Problem requirements: Retype each line below precisely.

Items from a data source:
::::
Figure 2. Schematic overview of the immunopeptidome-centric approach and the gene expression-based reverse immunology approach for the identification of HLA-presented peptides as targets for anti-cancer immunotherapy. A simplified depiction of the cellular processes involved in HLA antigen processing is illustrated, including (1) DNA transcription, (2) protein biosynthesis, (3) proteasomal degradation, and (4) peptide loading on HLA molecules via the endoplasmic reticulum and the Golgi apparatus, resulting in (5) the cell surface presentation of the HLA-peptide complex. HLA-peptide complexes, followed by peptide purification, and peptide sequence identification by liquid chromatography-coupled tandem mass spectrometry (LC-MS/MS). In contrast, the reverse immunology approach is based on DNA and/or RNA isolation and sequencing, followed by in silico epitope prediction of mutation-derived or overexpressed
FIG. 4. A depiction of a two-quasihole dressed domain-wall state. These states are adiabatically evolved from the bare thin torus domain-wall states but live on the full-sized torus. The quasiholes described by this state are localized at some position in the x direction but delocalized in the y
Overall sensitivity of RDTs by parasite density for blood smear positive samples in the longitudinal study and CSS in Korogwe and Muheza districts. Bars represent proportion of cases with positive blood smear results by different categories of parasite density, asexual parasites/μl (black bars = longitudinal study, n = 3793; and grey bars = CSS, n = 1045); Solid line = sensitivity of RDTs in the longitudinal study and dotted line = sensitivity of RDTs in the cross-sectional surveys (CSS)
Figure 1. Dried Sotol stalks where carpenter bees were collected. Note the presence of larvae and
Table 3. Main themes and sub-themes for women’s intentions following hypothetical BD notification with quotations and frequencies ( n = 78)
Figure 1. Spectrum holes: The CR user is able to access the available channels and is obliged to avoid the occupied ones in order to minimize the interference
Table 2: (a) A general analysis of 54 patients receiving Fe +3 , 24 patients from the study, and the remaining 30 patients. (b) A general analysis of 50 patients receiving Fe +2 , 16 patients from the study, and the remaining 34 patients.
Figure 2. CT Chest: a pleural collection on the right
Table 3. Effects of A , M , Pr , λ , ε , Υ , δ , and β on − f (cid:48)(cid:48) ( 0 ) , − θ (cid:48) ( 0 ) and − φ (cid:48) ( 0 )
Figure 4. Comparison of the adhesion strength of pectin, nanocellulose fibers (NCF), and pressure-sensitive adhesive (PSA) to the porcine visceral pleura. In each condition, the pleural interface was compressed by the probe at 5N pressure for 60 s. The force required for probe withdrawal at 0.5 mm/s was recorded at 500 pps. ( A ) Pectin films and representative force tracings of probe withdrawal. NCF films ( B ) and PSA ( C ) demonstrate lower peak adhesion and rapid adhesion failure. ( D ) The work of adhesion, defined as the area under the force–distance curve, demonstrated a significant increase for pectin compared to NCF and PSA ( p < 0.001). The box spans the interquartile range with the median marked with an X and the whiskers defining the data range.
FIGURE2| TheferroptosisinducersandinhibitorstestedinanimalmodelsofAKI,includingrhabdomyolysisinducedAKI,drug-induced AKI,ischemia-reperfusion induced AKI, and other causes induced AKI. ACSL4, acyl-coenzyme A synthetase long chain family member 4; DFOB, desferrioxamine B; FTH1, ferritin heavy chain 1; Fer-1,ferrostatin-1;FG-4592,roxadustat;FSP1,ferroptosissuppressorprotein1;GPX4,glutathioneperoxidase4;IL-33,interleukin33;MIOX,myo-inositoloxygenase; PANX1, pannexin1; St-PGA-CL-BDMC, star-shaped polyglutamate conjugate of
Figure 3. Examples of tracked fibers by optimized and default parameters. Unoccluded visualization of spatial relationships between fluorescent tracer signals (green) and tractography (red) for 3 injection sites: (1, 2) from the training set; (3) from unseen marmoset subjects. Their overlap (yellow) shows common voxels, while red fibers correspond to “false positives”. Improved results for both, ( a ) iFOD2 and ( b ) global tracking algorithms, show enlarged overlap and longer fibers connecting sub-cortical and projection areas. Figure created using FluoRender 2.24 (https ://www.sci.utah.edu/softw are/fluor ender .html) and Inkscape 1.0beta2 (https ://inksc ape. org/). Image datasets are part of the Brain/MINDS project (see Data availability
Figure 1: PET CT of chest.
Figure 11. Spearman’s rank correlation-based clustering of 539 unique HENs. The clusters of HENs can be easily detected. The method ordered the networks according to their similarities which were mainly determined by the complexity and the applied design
::::
Reply:
Figure 2. Schematic overview of the immunopeptidome-centric approach and the gene expression-based reverse immunology approach for the identification of HLA-presented peptides as targets for anti-cancer immunotherapy. A simplified depiction of the cellular processes involved in HLA antigen processing is illustrated, including (1) DNA transcription, (2) protein biosynthesis, (3) proteasomal degradation, and (4) peptide loading on HLA molecules via the endoplasmic reticulum and the Golgi apparatus, resulting in (5) the cell surface presentation of the HLA-peptide complex. HLA-peptide complexes, followed by peptide purification, and peptide sequence identification by liquid chromatography-coupled tandem mass spectrometry (LC-MS/MS). In contrast, the reverse immunology approach is based on DNA and/or RNA isolation and sequencing, followed by in silico epitope prediction of mutation-derived or overexpressed
FIG. 4. A depiction of a two-quasihole dressed domain-wall state. These states are adiabatically evolved from the bare thin torus domain-wall states but live on the full-sized torus. The quasiholes described by this state are localized at some position in the x direction but delocalized in the y
Overall sensitivity of RDTs by parasite density for blood smear positive samples in the longitudinal study and CSS in Korogwe and Muheza districts. Bars represent proportion of cases with positive blood smear results by different categories of parasite density, asexual parasites/μl (black bars = longitudinal study, n = 3793; and grey bars = CSS, n = 1045); Solid line = sensitivity of RDTs in the longitudinal study and dotted line = sensitivity of RDTs in the cross-sectional surveys (CSS)
Figure 1. Dried Sotol stalks where carpenter bees were collected. Note the presence of larvae and
Table 3. Main themes and sub-themes for women’s intentions following hypothetical BD notification with quotations and frequencies ( n = 78)
Figure 1. Spectrum holes: The CR user is able to access the available channels and is obliged to avoid the occupied ones in order to minimize the interference
Table 2: (a) A general analysis of 54 patients receiving Fe +3 , 24 patients from the study, and the remaining 30 patients. (b) A general analysis of 50 patients receiving Fe +2 , 16 patients from the study, and the remaining 34 patients.
Figure 2. CT Chest: a pleural collection on the right
Table 3. Effects of A , M , Pr , λ , ε , Υ , δ , and β on − f (cid:48)(cid:48) ( 0 ) , − θ (cid:48) ( 0 ) and − φ (cid:48) ( 0 )
Figure 4. Comparison of the adhesion strength of pectin, nanocellulose fibers (NCF), and pressure-sensitive adhesive (PSA) to the porcine visceral pleura. In each condition, the pleural interface was compressed by the probe at 5N pressure for 60 s. The force required for probe withdrawal at 0.5 mm/s was recorded at 500 pps. ( A ) Pectin films and representative force tracings of probe withdrawal. NCF films ( B ) and PSA ( C ) demonstrate lower peak adhesion and rapid adhesion failure. ( D ) The work of adhesion, defined as the area under the force–distance curve, demonstrated a significant increase for pectin compared to NCF and PSA ( p < 0.001). The box spans the interquartile range with the median marked with an X and the whiskers defining the data range.
FIGURE2| TheferroptosisinducersandinhibitorstestedinanimalmodelsofAKI,includingrhabdomyolysisinducedAKI,drug-induced AKI,ischemia-reperfusion induced AKI, and other causes induced AKI. ACSL4, acyl-coenzyme A synthetase long chain family member 4; DFOB, desferrioxamine B; FTH1, ferritin heavy chain 1; Fer-1,ferrostatin-1;FG-4592,roxadustat;FSP1,ferroptosissuppressorprotein1;GPX4,glutathioneperoxidase4;IL-33,interleukin33;MIOX,myo-inositoloxygenase; PANX1, pannexin1; St-PGA-CL-BDMC, star-shaped polyglutamate conjugate of
Figure 3. Examples of tracked fibers by optimized and default parameters. Unoccluded visualization of spatial relationships between fluorescent tracer signals (green) and tractography (red) for 3 injection sites: (1, 2) from the training set; (3) from unseen marmoset subjects. Their overlap (yellow) shows common voxels, while red fibers correspond to “false positives”. Improved results for both, ( a ) iFOD2 and ( b ) global tracking algorithms, show enlarged overlap and longer fibers connecting sub-cortical and projection areas. Figure created using FluoRender 2.24 (https ://www.sci.utah.edu/softw are/fluor ender .html) and Inkscape 1.0beta2 (https ://inksc ape. org/). Image datasets are part of the Brain/MINDS project (see Data availability
Figure 1: PET CT of chest.
Figure 11. Spearman’s rank correlation-based clustering of 539 unique HENs. The clusters of HENs can be easily detected. The method ordered the networks according to their similarities which were mainly determined by the complexity and the applied design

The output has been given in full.